_課題 1_. 下の空蝉のあらすじのうち、「主人が留守の屋敷には、女と子」から「いっそう空蝉に心を奪われた。」までを、両端の語句も含めて一字も変えずに返せ。
_課題 2_.
下の空蝉のあらすじを読み、次の問いに答えよ。
(a) 紀伊の守が屋敷を留守にすることになったのは、どこへ出向くためか。
(b) 源氏の君の気配を感じた空蝉は、部屋を抜け出す際に何を残したか。
(c) 屋敷を出たところで源氏の君を見つけた老婆は、彼を誰と間違えたか。

_本文抜粋_.
* * * * *

■空蝉(うつせみ)

 源氏の君は空蝉(うつせみ)の事が忘れられず、中川にある紀伊の守(きいのかみ)の屋敷へ何かと理由をつけて通っていたが、彼女は一度も会ってくれない。しかし、ある日、源氏の君は空蝉に会えるかもしれないチャンスが巡ってくる。彼女の夫、紀伊の守が任国へ出向く事になったのだ。

 主人が留守の屋敷には、女と子供しか残っていない。源氏の君は、空蝉の弟--小君(こぎみ)の手引きによって、紀伊の守の屋敷へ忍び込んだ。源氏の君がこっそり部屋を覗くと、空蝉と継娘の軒端の荻(のきばのおぎ)が碁を打っていた。軒端の荻は色が白くムチムチしていて、なかなか華やかな娘だった。明るい所で始めて見た空蝉は、痩せた感じの小さな女性で軒端の荻より器量が劣っていたが、その物腰などがしっとりと落ち着き全てに趣がある様子なので、源氏の君はよりいっそう空蝉に心を奪われた。

 夜もふけて、人々が寝静まったのを見計らい、源氏の君は空蝉の部屋へ忍んで行く。だが、人の気配を感じ取った空蝉は、小桂(こうちぎ)を一枚残し素早く部屋を抜け出した。そうと知らない源氏の君は、部屋で寝ている女性を抱き締めるが、様子が違うことに気がついた。彼が手を出したのは、空蝉の部屋へ泊まっていた軒端の荻だったのである。今さら後にも引けず、源氏の君は「最近よくこの屋敷を訪ねていたのは、貴方に惹かれていたからだ」と軒端の荻を言いくるめ、二人は一夜をともにした。軒端の荻はおっとりしており、騒ぎ立てもしないので、彼女は彼女で可愛い娘だと源氏の君は思うのだった。

 軒端の荻との情事が終わり、源氏の君は空蝉の残した小桂を手に外へ出た所、屋敷に使える老婆に見つかってしまう。しかし、相手が源氏の君を背の高い同僚と間違えてくれたお陰で助かった。 自宅へ戻った源氏の君は、空蝉に対する心の内を歌にして、小君の手で届けさせるが、空蝉から来た返事は、人妻なので貴方の気持ちには答えられない悲しみを歌った和歌だった。

 一方、軒端の荻は、誰にも打ち明けられない秘密を抱えてもんもんとしていたが、あれこれ悩む性格ではないので、特別な行動はおこさない。ただ、小君が源氏の君の自宅と中川にある屋敷を慌ただしく行き来している様子を見ると、源氏の君から手紙一つ届かない現状に、釈然としないようすであった。

* * * * *

保存済みのデータ項目
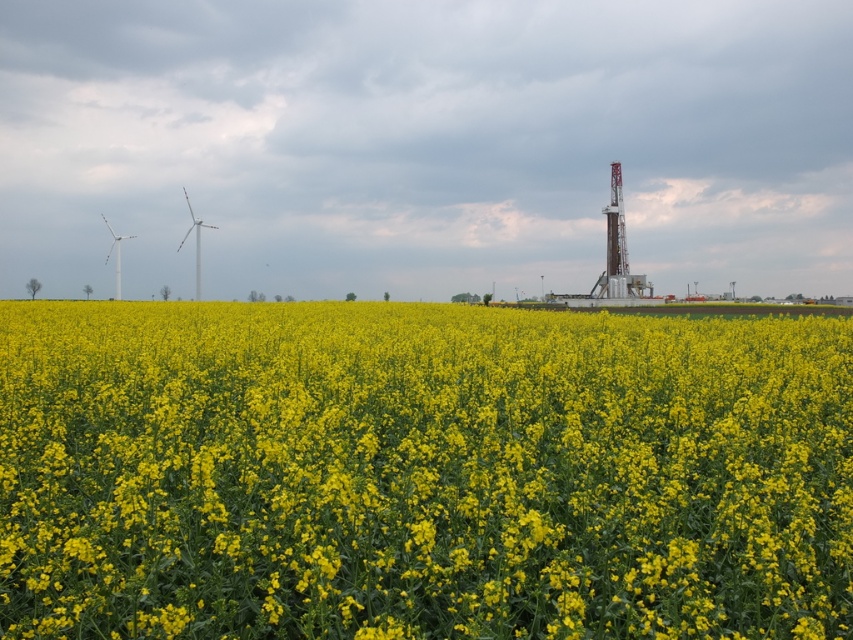
Between point (184, 234) and point (115, 260), which one is positioned behind?

The point (115, 260) is more distant.

Does white composite windmill at left appear over white metallic windmill at left?

Yes.

Image resolution: width=853 pixels, height=640 pixels. What do you see at coordinates (195, 243) in the screenshot?
I see `white composite windmill at left` at bounding box center [195, 243].

I want to click on white composite windmill at left, so click(x=195, y=243).

Does yellow matte flower at center appear over white composite windmill at left?

Incorrect, yellow matte flower at center is not positioned above white composite windmill at left.

Does point (723, 499) come behind point (206, 225)?

No, it is not.

Does point (357, 500) come in front of point (196, 298)?

Yes, it is in front of point (196, 298).

Locate an element on the screen. The image size is (853, 640). yellow matte flower at center is located at coordinates (421, 472).

Can you confirm if yellow matte flower at center is positioned above white metallic windmill at left?

No, yellow matte flower at center is not above white metallic windmill at left.

Is point (273, 397) positioned behind point (105, 262)?

No, it is not.

I want to click on yellow matte flower at center, so click(421, 472).

This screenshot has width=853, height=640. I want to click on yellow matte flower at center, so click(421, 472).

* * * * *

_出力 1_.
主人が留守の屋敷には、女と子供しか残っていない。源氏の君は、空蝉の弟--小君(こぎみ)の手引きによって、紀伊の守の屋敷へ忍び込んだ。源氏の君がこっそり部屋を覗くと、空蝉と継娘の軒端の荻(のきばのおぎ)が碁を打っていた。軒端の荻は色が白くムチムチしていて、なかなか華やかな娘だった。明るい所で始めて見た空蝉は、痩せた感じの小さな女性で軒端の荻より器量が劣っていたが、その物腰などがしっとりと落ち着き全てに趣がある様子なので、源氏の君はよりいっそう空蝉に心を奪われた。

_出力 2_.
(a) 紀伊の守は任国へ出向くことになった。
(b) 空蝉は小桂(こうちぎ)を一枚残した。
(c) 老婆は源氏の君を背の高い同僚と間違えた。